So, three nights ago we set anchor and without delay, under the moonlight, the men lowered a boat into the water and rowed ashore.
Frey said the operation, if it went well, would take five or six days. One would be spent on travel, three or four would be spent on gathering updated intel and reconnaissance, then they’d do the deed (hopefully) and it would take a day to come back.
Then we were again away, back to Lunwyn so that Frey could meet with Ruben to hear his report on how his business went. And after that, Frey gave me the choice of seeing his lodge, his chalet, his fishing cottage, travelling to one of his foreign properties or returning to his hunting cabin.
I was still considering this choice and about every other minute I settled on a different location.
But I had time to think about it.
And hopefully I would have a lifetime to experience them all.
Before he left, Frey had decided how I would work through Skylar’s discomfort and I thought his decision was excellent.
That was for me to teach Skylar reading and math.
Kell had taken an interest in the boy but Kell, being Kell, had not devoted his days to these endeavors. Therefore, whenever the fancy struck him, he would work with Skylar.
I had learned in short order after Frey called Skylar to his cabin and told him he would begin tutorials with me that the fancy hadn’t struck Kell often. I also learned that if Skylar was uncomfortable around me normally, the thought of me teaching him anything terrified him and, even though he fought to hide it, especially in front of Frey, he didn’t succeed. Lastly, upon gently instigating some simple exercises, I found his skills were rudimentary at best. But at least we weren’t starting from the drawing board.
The first two tutorials began with Frey in attendance but he didn’t stay long, leaving the boy with me after Skylar’s attention was turned from his fear to his work. The ensuing days without Frey it took me longer to settle him in. But today he was settled and I was giving him space to work through his assignment without me hovering.

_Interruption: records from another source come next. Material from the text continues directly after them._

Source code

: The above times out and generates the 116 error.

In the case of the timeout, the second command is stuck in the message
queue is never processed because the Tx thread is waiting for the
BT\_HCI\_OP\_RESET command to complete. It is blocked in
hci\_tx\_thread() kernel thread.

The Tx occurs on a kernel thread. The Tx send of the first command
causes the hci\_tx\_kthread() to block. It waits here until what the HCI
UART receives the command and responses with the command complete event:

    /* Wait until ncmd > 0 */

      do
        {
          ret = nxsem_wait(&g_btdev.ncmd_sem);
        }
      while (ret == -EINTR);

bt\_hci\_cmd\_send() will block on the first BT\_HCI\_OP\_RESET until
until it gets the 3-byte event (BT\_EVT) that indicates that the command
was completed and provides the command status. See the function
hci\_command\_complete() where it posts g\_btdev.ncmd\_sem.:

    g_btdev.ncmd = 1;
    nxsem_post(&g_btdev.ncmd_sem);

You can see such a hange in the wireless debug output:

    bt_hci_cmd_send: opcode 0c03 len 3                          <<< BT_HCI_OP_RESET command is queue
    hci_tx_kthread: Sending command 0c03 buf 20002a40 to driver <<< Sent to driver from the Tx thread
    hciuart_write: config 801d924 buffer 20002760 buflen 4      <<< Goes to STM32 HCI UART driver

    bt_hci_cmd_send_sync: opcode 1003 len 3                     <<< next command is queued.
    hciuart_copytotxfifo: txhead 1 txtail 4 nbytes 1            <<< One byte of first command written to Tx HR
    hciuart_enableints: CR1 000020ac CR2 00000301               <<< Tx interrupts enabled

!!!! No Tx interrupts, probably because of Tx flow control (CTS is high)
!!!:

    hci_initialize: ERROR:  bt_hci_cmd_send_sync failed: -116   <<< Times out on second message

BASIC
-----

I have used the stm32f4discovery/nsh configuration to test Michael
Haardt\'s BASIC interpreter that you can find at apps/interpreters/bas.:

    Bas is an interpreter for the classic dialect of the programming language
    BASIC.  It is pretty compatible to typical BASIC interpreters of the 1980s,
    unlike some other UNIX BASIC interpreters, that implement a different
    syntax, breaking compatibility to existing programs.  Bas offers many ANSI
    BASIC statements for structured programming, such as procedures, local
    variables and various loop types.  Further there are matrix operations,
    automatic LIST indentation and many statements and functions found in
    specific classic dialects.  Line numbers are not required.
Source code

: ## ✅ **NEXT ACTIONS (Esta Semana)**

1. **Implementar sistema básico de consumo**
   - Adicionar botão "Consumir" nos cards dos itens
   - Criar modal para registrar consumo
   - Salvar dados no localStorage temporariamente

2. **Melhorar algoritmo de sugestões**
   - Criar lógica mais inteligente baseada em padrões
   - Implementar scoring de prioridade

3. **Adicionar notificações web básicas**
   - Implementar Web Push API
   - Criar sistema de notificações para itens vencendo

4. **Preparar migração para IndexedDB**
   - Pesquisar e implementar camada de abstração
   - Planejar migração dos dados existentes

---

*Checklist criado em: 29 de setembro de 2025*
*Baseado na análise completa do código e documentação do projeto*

And I was thinking about Frey, where he was, what he was doing, if he was safe and lastly, the two days we shared before he and his men rowed away.
To say the adela tea heightened our awareness of each other was a vast understatement.
And it didn’t only succeed in this sexually but in every way.
In our short time together, I’d attuned to Frey’s moods, tones and learned his expressions. Now I read him easily just with a glance at the line of his frame, the set of his jaw or the look in his eye.
And there was something so superbly intimate about this it was hard to take in, the immense beauty of it, the intense feeling of connection with the man you loved. Not only being so attuned to Frey but knowing he was just that attuned to me. It did not make me feel exposed, it made me feel safe, protected, like I belonged somewhere and to someone and, since my parents died, throughout all my roaming, I had not felt either.
It was a beautiful thing to have back, a treasure, the best gift I’d ever received.
For Frey, post-adela tea meant something more. He was the kind of man who was not afraid of showing gentleness and affection but he was also the kind of man who had things to do and he did them. But after our afternoon in his cabin, more often than not he wanted to do these things with me close.
Therefore, his last day aboard, as we stood behind the wheel on the bridge deck, his hands on the spiked handles, me in front of him, we sailed the emerald waters of the Green Sea, our eyes on the horizon. As we did, Frey often bent to speak to me, his mouth at my ear, or, if I had something to say, I turned to him, my mouth at his and we whispered to each other for hours.
It was magnificent, not what we said so much as how we did it.
And I’d learned why he received his salutes from men of fist to chin and from women of chin to neck. The fist to chin was the salute of The Drakkar, a manly salute. The chin to neck was the salute of The Frey, considered a feminine salute. These were his due, as if he was king, and if anyone caught his eye, they were obligated to give it to him.
I’d also learned that he didn’t get these salutes from the people of Houllebec because the first adela tree, the most sacred one in all of Lunwyn, was in the forest close to the village and thus why he had his hunting cabin there and often where he met with the elves. He was there regularly, if not often. Because of this, most of his men had cottages there. And he had long since communicated to the villagers that they did not have to salute. This was something he found tedious for if they saluted, he’d have to return a nod and he did not enjoy walking through the village or having a horn of ale at a pub and constantly needing to meet eyes and tip his chin.
I could totally see that. At the Winter Palace practically everyone bobbed a curtsy to me. I was cool with smiling and saying “hi” but those curtsies felt weird, seeing as I was not born a princess and did not grow up being entitled to them. And acknowledging required more effort than a smile or a passing “hello”. It didn’t actually require it, but it seemed to and I guessed (and shared this with Frey, who concurred) that it was the constant reminder of my responsibilities as princess and the fact that their show of respect was required, not earned, that made it so.